Restarting Anticoagulation and Outcomes After Major Gastrointestinal Bleeding in AFib
In patients with atrial fibrillation (AF) on warfarin who develop gastrointestinal bleeding (GIB), there is limited evidence to guide the decision to restart anticoagulation. Prior retrospective data has suggested that patients in whom warfarin is not restarted suffer increased risks of thrombosis and death.1, 2 This study by Qureshi et al. was designed to investigate the hypothesis that the benefits of restarting anticoagulation in these patients outweigh the risks.3
In this retrospective cohort study, the investigators reviewed data on patients with AF on warfarin at the Henry Ford Health System from 2005-2010 who developed major GIB, defined as a decrease in hemoglobin by 2 grams or by visible or endoscopically confirmed bleeding, followed by resolution of GIB, defined by <1 gram decrease in hemoglobin for 48 hours. The associations between restarting warfarin and recurrent GIB, atrial thromboembolism, and mortality were explored using time-to-event adjusted analyses. The analyses were then stratified by the duration of warfarin interruption using groups of less than seven days, seven to 30 days, and 30-60 days.
There were 1,329 patients with AF on warfarin who developed major GIB. The 653 patients (49.1%) who were restarted on warfarin did not experience an overall increase in recurrent GIB (hazard ratio [HR] 1.18, 95% confidence interval [CI] 0.94-1.10, p=0.47). However, restarting warfarin was associated with decreased thromboembolism (HR 0.71, 95% CI 0.54-0.93, p=0.01) and reduced mortality (HR 0.67, 95% CI 0.56-0.81, p <0.0001). When stratified by the duration of warfarin interruption, when compared to restarting warfarin between 30 and 60 days after GIB, restarting within seven days was associated with an increase in recurrent GIB (HR 3.27, 95% CI 1.82-5.91, p=0.002), a non-significant decrease in thromboembolism (HR 0.76, 95% CI 0.37-1.59; p=0.47), and an overall decrease in mortality (HR 0.56, 95% CI 0.33-0.93; p=0.03). Restarting warfarin between seven and 30 days of GIB was associated with significant decreases in thromboembolism and mortality without a significant increase in recurrent GIB.
In patients with AF on warfarin who develop GIB, restarting warfarin was associated with an overall decreased risk of thromboembolism and mortality without a significant increased risk of recurrent GIB. Among those in whom anticoagulation was resumed, restarting warfarin between seven and 30 days of GIB was associated with a decreased risk of thromboembolism and mortality without a significant increased risk of recurrent GIB when compared to restarting warfarin after 30 days.
This study by Qureshi et al. was designed to investigate whether patients with AF on warfarin benefit from the early reintroduction of anticoagulation after GIB. The investigators concluded that restarting warfarin was associated with decreases in thromboembolism and mortality without a significant increase in recurrent GIB when compared to restarting after 60 days or not at all.
The authors identified and discussed the study’s limitations, including its retrospective design, relatively small study population within one hospital system, and potential for detection and survivorship biases.
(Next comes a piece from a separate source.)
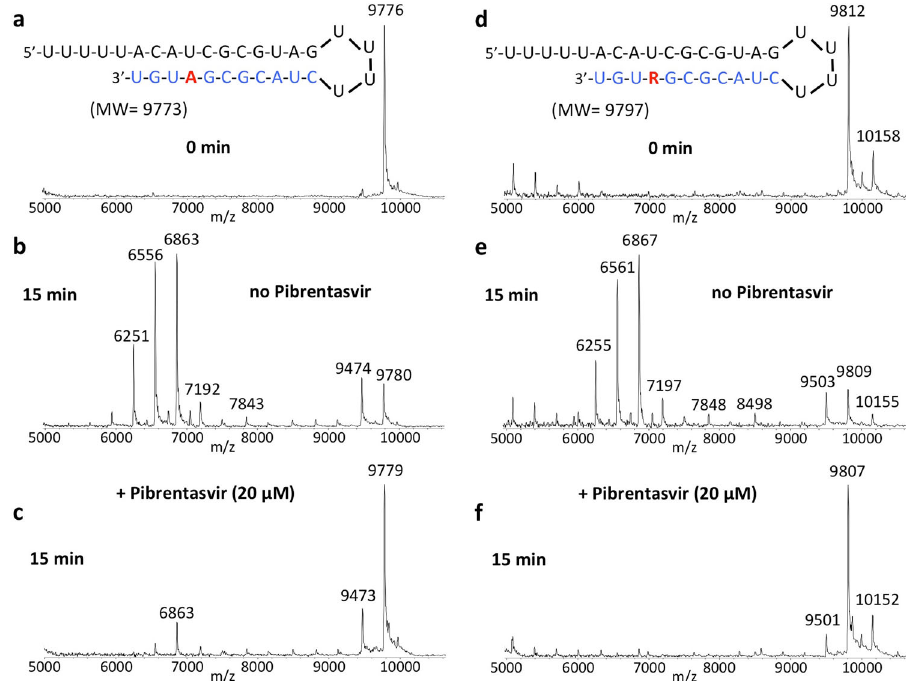
Fig. 5 Inhibition of SARS-CoV-2 exonuclease activity by Pibrentasvir for natural RNA and RNA with delayed termination by Remdesivir (R). A mixture of 400 nM RNAs (sequences shown at the top of the fi gure) and 50 nM SARS-CoV-2 pre-assembled exonuclease complex (nsp14/nsp10) were incubated in buffer solution at 37 °C for 15 min in the absence ( b , e ) and presence of 20 µ M Pibrentasvir ( c , f ). The intact RNAs ( a , d ) and the products of the exonuclease reactions ( b , c , e , f ) were analyzed by MALDI-TOF MS. The signal intensity was normalized to the highest peak. The peak at 9776 Da corresponds to the intact RNA (9773 Da expected) and the peak at 9812 Da corresponds to the intact Remdesivir delayed RNA termination product (9797 Da expected). The small peak at 10158 Da corresponds to mismatched incorporation of an additional G; this is likely due to the low fi delity of SARS- CoV-2 RdRp 11 . In the absence of Pibrentasvir, exonuclease activity caused nucleotide cleavage from the 3 ′ -end of the RNA as shown by the lower molecular weight fragments corresponding to cleavage of 1 – 11 nucleotides ( b , e ). When 20 µ M Pibrentasvir was added, exonuclease activity was reduced as shown by the reduced intensities of the fragmentation peaks and increased intact RNA peaks ( c , f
Importantly, the patients restarted on warfarin had fewer comorbidities, which may have contributed to their improved outcomes. Given the difficulty discerning exactly why clinicians opted against restarting warfarin, with the most common reasons being perceived patient inability to follow up with the anticoagulation clinic (19%) and physician preference (18%), there may also have been other unidentified patient factors that caused clinicians to predict a higher risk of recurrent GIB in those patients, thus further contributing to the improved outcomes associated with those who were restarted on warfarin.
In patients with AF on warfarin who develop GIB, the existing data has been insufficient for clinicians to make evidenced-based decisions regarding if and when to restart anticoagulation. Despite this study’s limitations, it provides novel insight and should prompt further investigation into this challenging patient population. In the meantime, since a GIB generally carries a better prognosis than stroke, this study moves the pendulum in the direction of resuming anticoagulation in most patients within the first month after a GIB.
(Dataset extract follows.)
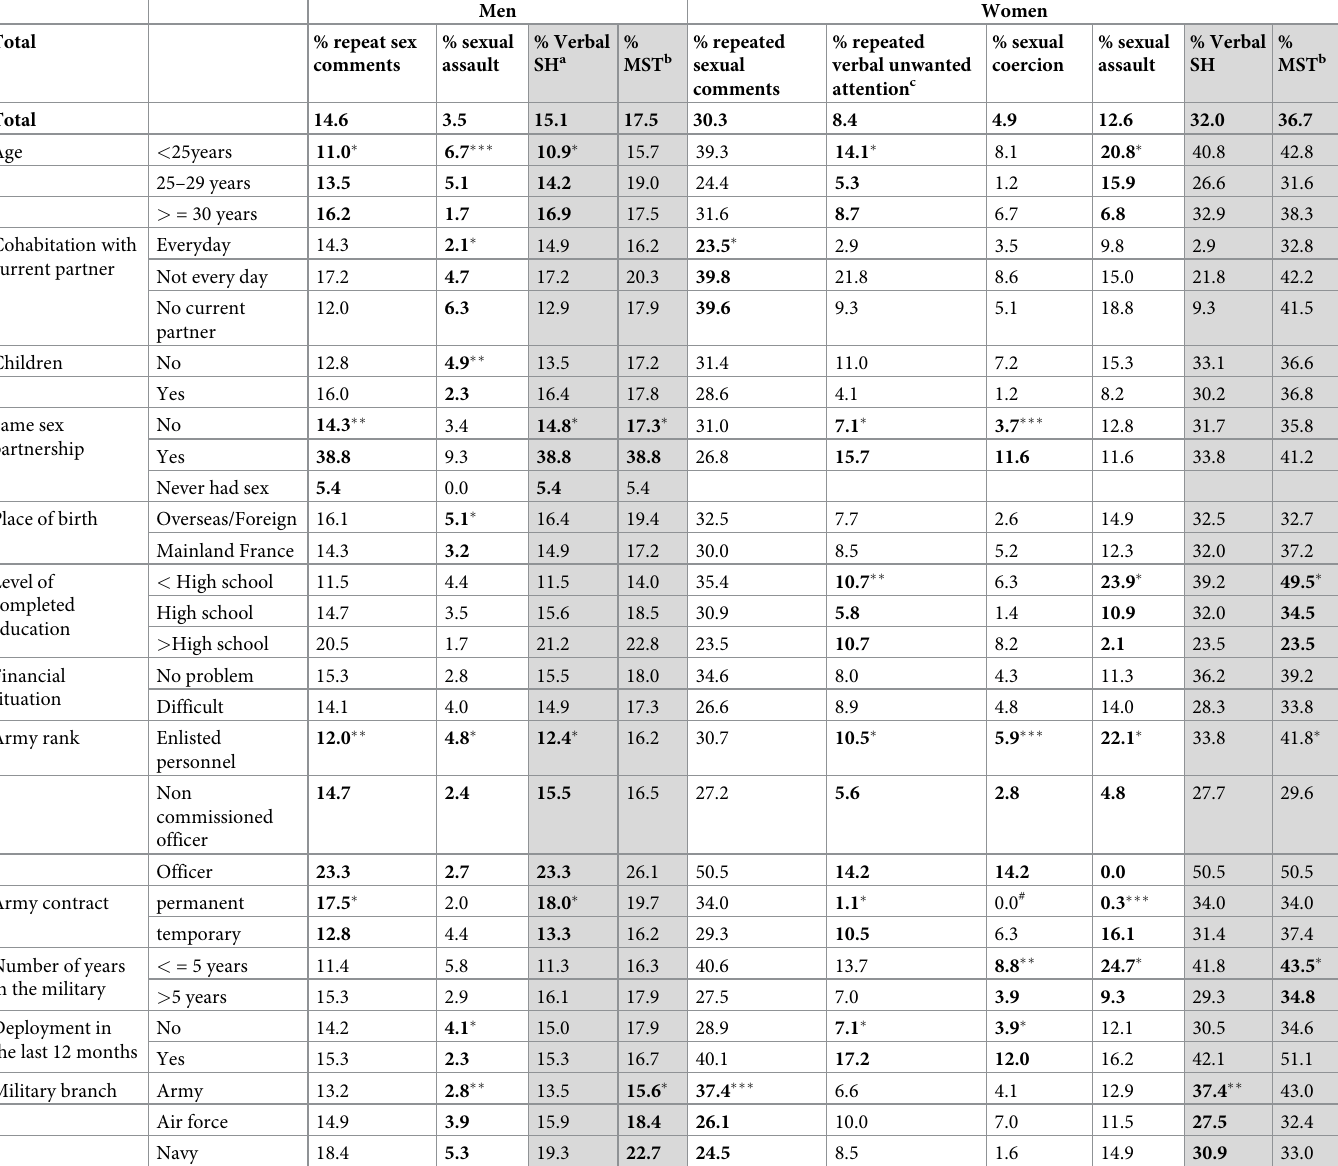
Table 3. Percentage of service members who report a repeated sexual comments , repeated unwanted verbal sexual attention , sexual coercion , or sexual assault in the military work environment in the last 12 months by gender and sociodemographic characteristics.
- Witt DM, Delate T, Garcia DA, Clark NP, Hylek EM, Ageno W, Dentali F and Crowther MA. Risk of thromboembolism, recurrent hemorrhage, and death after warfarin therapy interruption for gastrointestinal tract bleeding. Arch Intern Med 2012;172:1484-91.
- Lee JK, Kang HW, Kim SG, Kim JS and Jung HC. Risks related with withholding and resuming anticoagulation in patients with non-variceal upper gastrointestinal bleeding while on warfarin therapy. Int J Clin Pract 2012;66:64-8.
- Qureshi W, Mittal C, Patsias I, et al. Restarting Anticoagulation and Outcomes After Major Gastrointestinal Bleeding in Atrial Fibrillation. Am J Cardiol2014;113:662-8.